En Mayo de 1945 el Reich cayó definitivamente y las autoridades de Checoslovaquia me detuvieron aunque por poco tiempo. Más tarde fui llamado por las autoridades de la Ocupación Aliada en Alemania para ser juzgado en Núremberg.  Tanto en el juicio Juicio de Oswald Pohl, como en el de  IG Farben, fui absuelto. Muchos amigos, a los que había ayudado a escapar de la Gestapo y las S  testificaron a mi favor y fué absuelto.
-¿Absuelto? Yo creía que habías estado dos años en la cárcel.
- Y no estás equivocada. En Praga fuí declarado culpable por haber obtenido una ganancia de 7.000 Reichsmarks en la fábrica Skoda con mano de obra esclavizada. Finalmente, muchos empleados de la fábrica y miembros de la resistencia checa declararon a mi favor y en 1947 salí de la cárcel.
-¿Qué hiciste entonces?
-Me reuní con mi mujer y mi hija en Salzburgo, pero, si antes el apellido Goering me había ayudado a salvar vidas, en ese momento se convirtió en un lastre. Las autoridades confiscaron todas las propiedades de la familia. Nadie quería darme trabajo. Me desmoroné y caí en una depresión y busqué refugio en el alcohol. Mi mujer me pidió el divorcio y junto con mi hija se marchó a Perú.
-¿No pensaste en cambiar de apellido?
- No. Jamás me planteé renunciar a ser un Goering.
- ¿Y de tu hija volviste a saber algo?
- Sí, recibí cartas de ellas durante algunos años. Nunca contesté. Quería que me olvidara, que me odiara. Otra víctima de mi apellido. No. Allí, lejos, estaría a salvo sin ninguna relación con el dolor. Creo que me equivoqué. Posiblemente, mi silencio la hizo sufrir igualmente. Pero, en fin, ya no hay remedio. Tampoco pude ocuparme de la hija y mujer de Hermman. Creo que huyeron a Sudamérica pero no estoy seguro.
 Volvió el silencio. La noche nos había sorprendido mientras él rememoraba aquellos años.  Estuvimos juntos un par de semanas y luego yo volví a Nueva York. Aún recuerdo su abrazo de despedida, tierno y sincero.
Unos meses después recibí una carta de su casera anunciándome que Albert había fallecido. Me contó que se habían casado, unos pocos días antes de su muerte, para que ella pudiera disfrutar de la pensión que el gobierno le otorgaba. Sonreí. Generoso hasta el final.
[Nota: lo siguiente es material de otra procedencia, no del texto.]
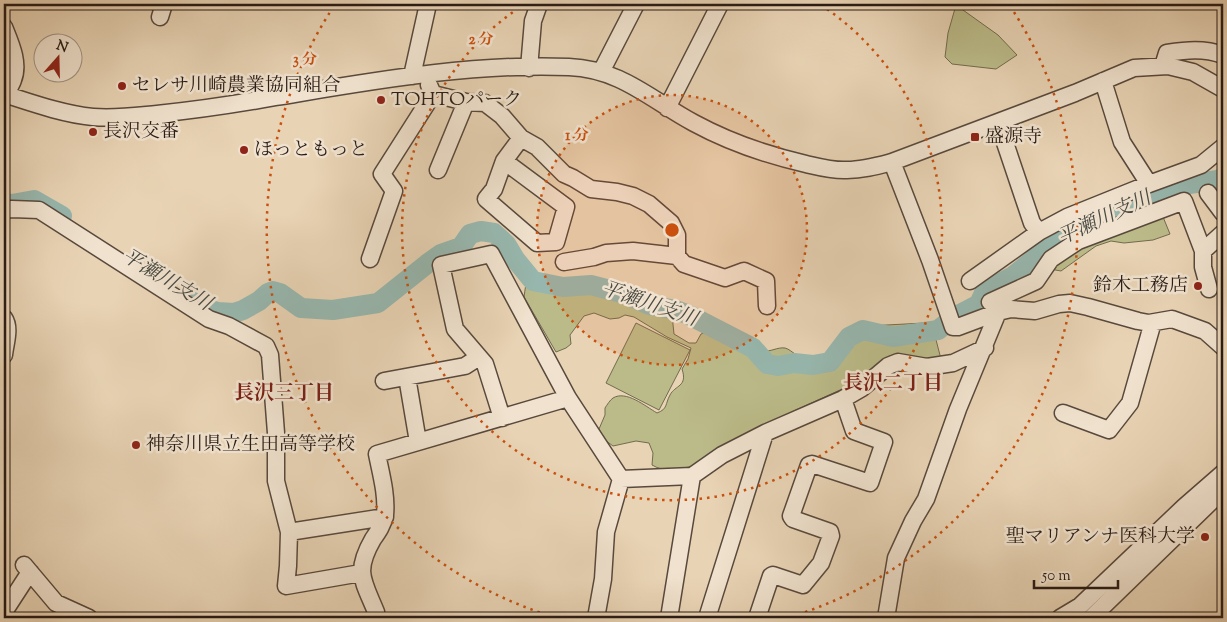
<svg xmlns="http://www.w3.org/2000/svg" width="1227" height="622" font-family="'Sorts Mill Goudy','Noto Serif JP',serif">
<rect width="100%" height="100%" fill="#e8d3b4"/>
<filter id="stains"><feTurbulence type="fractalNoise" baseFrequency=".004" numOctaves="4"/><feColorMatrix values="0 0 0 0 .2 0 0 0 0 .09 0 0 0 0 .02 0 0 0 .5 -.17"/></filter>
<radialGradient id="worn" r=".72"><stop offset=".6" stop-color="#630" stop-opacity="0"/><stop offset="1" stop-color="#630" stop-opacity=".3"/></radialGradient>
<path fill="#bbbb89" stroke="#726b4f" d="M956,5l42,30 19,20 -21,14 -44,-5 -7,-7 3,-24z
M1161,212l9,22 -17,6 -29,3 -13,-2 -15,5 -35,25 -11,-2 5,-12z
M538,274l16,7h31l22,3 27,12 32,5 6,14 2,19 15,9h7l5,-9 8,-3c17,9 35,19 54,20 8,1 14,-4 22,-3 4,1 7,4 10,6 10,5 20,5 30,0 13,-6 20,-20 30,-29l13,1 56,-3 11,13 6,23 -52,-3 -11,11 -27,18 -55,25 -103,56c-14,3 -28,7 -41,-1l1,-12 -4,-10 -13,-2 -23,5 -8,-6 -6,-11 6,-14v-7c2,-3 5,-8 8,-10 13,-8 32,8 44,15 11,-4 8,-9 13,-18 5,-10 18,-8 12,-26l6,-10 3,-11 -24,-11 -33,-20 -9,-2 -6,3 -9,1 -16,-6 -10,3 -14,19 1,9 -5,4 -10,4 -32,-55 2,-14z
M636,323l54,27 -31,60 -53,-27z"/>
<g fill="none" stroke-linecap="round" stroke-linejoin="round">
<path stroke="#97b7ae" stroke-width="20" d="M4,203l8,1 22,-4 28,16
M186,297l15,10 17,5 16,1 9,-3 16,-9 9,-8 5,-2 7,2 21,15 32,2 45,-7 49,-39 14,-10 20,-7 9,-13 11,-3 13,2 12,11 9,15 18,22 30,6 28,-2 34,9 24,11 27,5 13,5 64,33 14,16 11,2 16,-3 19,2 17,-3 19,-25 14,-7 30,7 45,-7 18,-14 23,-12 6,-13 28,-15 20,-16 8,-10 29,-19 65,-29 54,-18 29,-4 5,-3"/>
<g stroke="#58493d" stroke-width="19">
<path id="minor" d="M160,17l4,-13
M4,27c6,15 16,36 9,53 -2,6 -6,11 -9,17
M1163,66l4,-13c19,-3 37,-5 56,2
M529,68l4,-47 6,-17
M601,72l35,-68
M412,76l16,-72
M1103,81l19,61 27,42 52,-19 22,-18
M4,94c28,9 59,20 89,23 22,2 43,-1 64,-3 40,-4 80,-10 119,-17 97,-16 195,-34 293,-30 52,2 82,33 125,56 35,19 73,32 112,41 13,3 28,7 41,6 16,0 30,-4 45,-8l183,-69 59,-25 34,-2 25,6 30,17
M433,94l33,8 19,1 17,13 19,22 -17,23 -10,28 -8,10 51,44 19,-1 10,-35 -62,-46
M667,108l53,-104
M998,122l34,101 7,9 28,-15 82,-33
M521,138l16,9 27,27 9,4 18,11 26,3 16,4 16,8 22,19 6,12v21l7,8 41,14 19,-7 22,10 1,25
M892,162l38,98 23,67h5l40,-15 13,-3 24,2 24,-7 11,-1 18,4 50,14 11,2 23,-4 33,12 18,16
M438,170l28,-68
M1208,193l15,20
M4,210l8,-1 27,1 170,109 20,7 37,20 4,9 6,78v48l13,51 -1,34 -2,20 75,-13
M370,259l24,-68 -12,-17 51,-80 -4,-9
M564,262l30,-5 12,-4 27,-2 44,5
M970,281l69,-49
M1209,289l-6,-22v-16l20,-18
M990,302l46,-21 15,-22 27,-18 106,-40 19,50
M4,318c7,10 1,26 0,37
M407,377l11,65
M384,381l81,-15 14,-9
M1063,413l46,17 21,-27 21,-74 -2,-6
M502,418l-17,-54 -30,-35 -14,-64 50,-11 77,144 53,81 -15,53 -3,47 -7,39
M621,479l71,-3 30,-21 43,-22 78,-34 19,-11 26,-22 10,-4 29,5 26,-4 32,-15
M289,532l96,-15
M24,565l32,38 33,15
M4,612l26,-40
M377,618l-1,-6c-13,-32 -22,-40 -3,-73 5,-7 10,-14 12,-24 2,-20 -4,-41 -8,-61l191,-56
M669,618l23,-142
M707,618l58,-185
M757,618l14,-42 2,-1 30,10 18,-22 10,-27 -1,-4 -37,-13 -2,-3 18,-51 3,-1 58,19 14,-41 -30,-11 -11,-32
M886,618l10,-60 17,-37 13,-22 32,-90 40,-97
M1060,618l20,-12 104,-99 39,-34
M1091,618l132,-128"/>
</g>
<use href="#minor" stroke="#f0e2ce" stroke-width="16"/>
</g>
<circle cx="672" cy="230" r="135" fill="#cb500d" fill-opacity=".12"/>
<g fill="none" stroke="#cb500d" stroke-width="2.5" stroke-dasharray="2.5 5">
<circle cx="672" cy="230" r="135"/>
<path d="M821 5A270 270 0 1 1 523 5"/>
<path d="M554 617A405 405 0 0 1 334 6M1010 6A405 405 0 0 1 790 617"/>
</g>
<g fill="#8f2418" stroke="#f0e2ce" stroke-width="2">
<circle cx="122" cy="86" r="5"/>
<circle cx="381" cy="100" r="5"/>
<circle cx="93" cy="132" r="5"/>
<rect x="970" y="132" width="10" height="10" rx="2.5"/>
<circle cx="244" cy="150" r="5"/>
<circle cx="1198" cy="286" r="5"/>
<circle cx="136" cy="445" r="5"/>
<circle cx="1205" cy="537" r="5"/>
</g>
<g text-anchor="middle" dominant-baseline="central" stroke-width="5" stroke-linejoin="round" paint-order="stroke">
<g font-size="19" fill="#281b15" stroke="#f0e2ce" text-anchor="start">
<text x="132" y="86">セレサ川崎農業協同組合</text>
<text x="391" y="100">TOHTOパーク</text>
<text x="103" y="132">長沢交番</text>
<text x="985" y="137">盛源寺</text>
<text x="254" y="150">ほっともっと</text>
<text x="1188" y="286" text-anchor="end">鈴木工務店</text>
<text x="146" y="445">神奈川県立生田高等学校</text>
<text x="1195" y="537" text-anchor="end">聖マリアンナ医科大学</text>
</g>
<g font-size="20" font-style="italic" fill="#494a43" stroke="#f0e2ce">
<text transform="translate(1105 219) rotate(-25)">平瀬川支川</text>
<text transform="translate(166 281) rotate(31)">平瀬川支川</text>
<text transform="translate(649 305) rotate(19)">平瀬川支川</text>
</g>
<g font-size="20" font-weight="bold" fill="#7a1f14" stroke="#f0e2ce">
<text x="893" y="384">長沢二丁目</text>
<text x="284" y="394">長沢三丁目</text>
</g>
</g>
<circle cx="672" cy="230" r="8" fill="#cb500d" stroke="#f0e2ce" stroke-width="2.5"/>
<g font-size="15" text-anchor="middle" font-weight="bold" fill="#cb500d" stroke="#f0e2ce" stroke-width="5" stroke-linejoin="round" paint-order="stroke">
<text x="481" y="44">2 分</text>
<text x="305" y="64">3 分</text>
<text x="577" y="140">1 分</text>
</g>
<rect width="1227" height="622" fill="none" stroke="#e8d3b4" stroke-width="20"/>
<rect x="5" y="5" width="1217" height="612" fill="none" stroke="#281b15" stroke-width="2.5"/>
<rect x="10" y="10" width="1207" height="602" fill="none" stroke="#281b15"/>
<g transform="translate(58 58) rotate(20)"><circle r="24" fill="#f0e2ce" stroke="#a09284"/>
<path d="M0-4L9 19L0 12L-9 19Z" fill="#8f2418"/>
<text y="-8" font-size="14" font-weight="bold" text-anchor="middle" fill="#281b15">N</text>
</g>
<path d="M1034 580v8h84v-8" fill="none" stroke="#281b15" stroke-width="2.5"/>
<text x="1042" y="580" font-size="15" fill="#281b15" stroke="#f0e2ce" stroke-width="4" paint-order="stroke">50 m</text>
<rect width="100%" height="100%" filter="url(#stains)"/>
<rect width="100%" height="100%" fill="url(#worn)"/>
</svg>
Sus restos descansan en el panteón de la familia Goering en Munich. Su hermano Hermann no está con él. Como criminal de guerra, sus cenizas fueron arrojadas a un canal de la misma ciudad.
 El lema de la familia era “No somos de los que se rinden sino de los que creen”. Quizás, el único que hizo honor a esta  frase fue Albert y a través de esta historia he querido rescatarlo del olvido y de la historia de Hermman.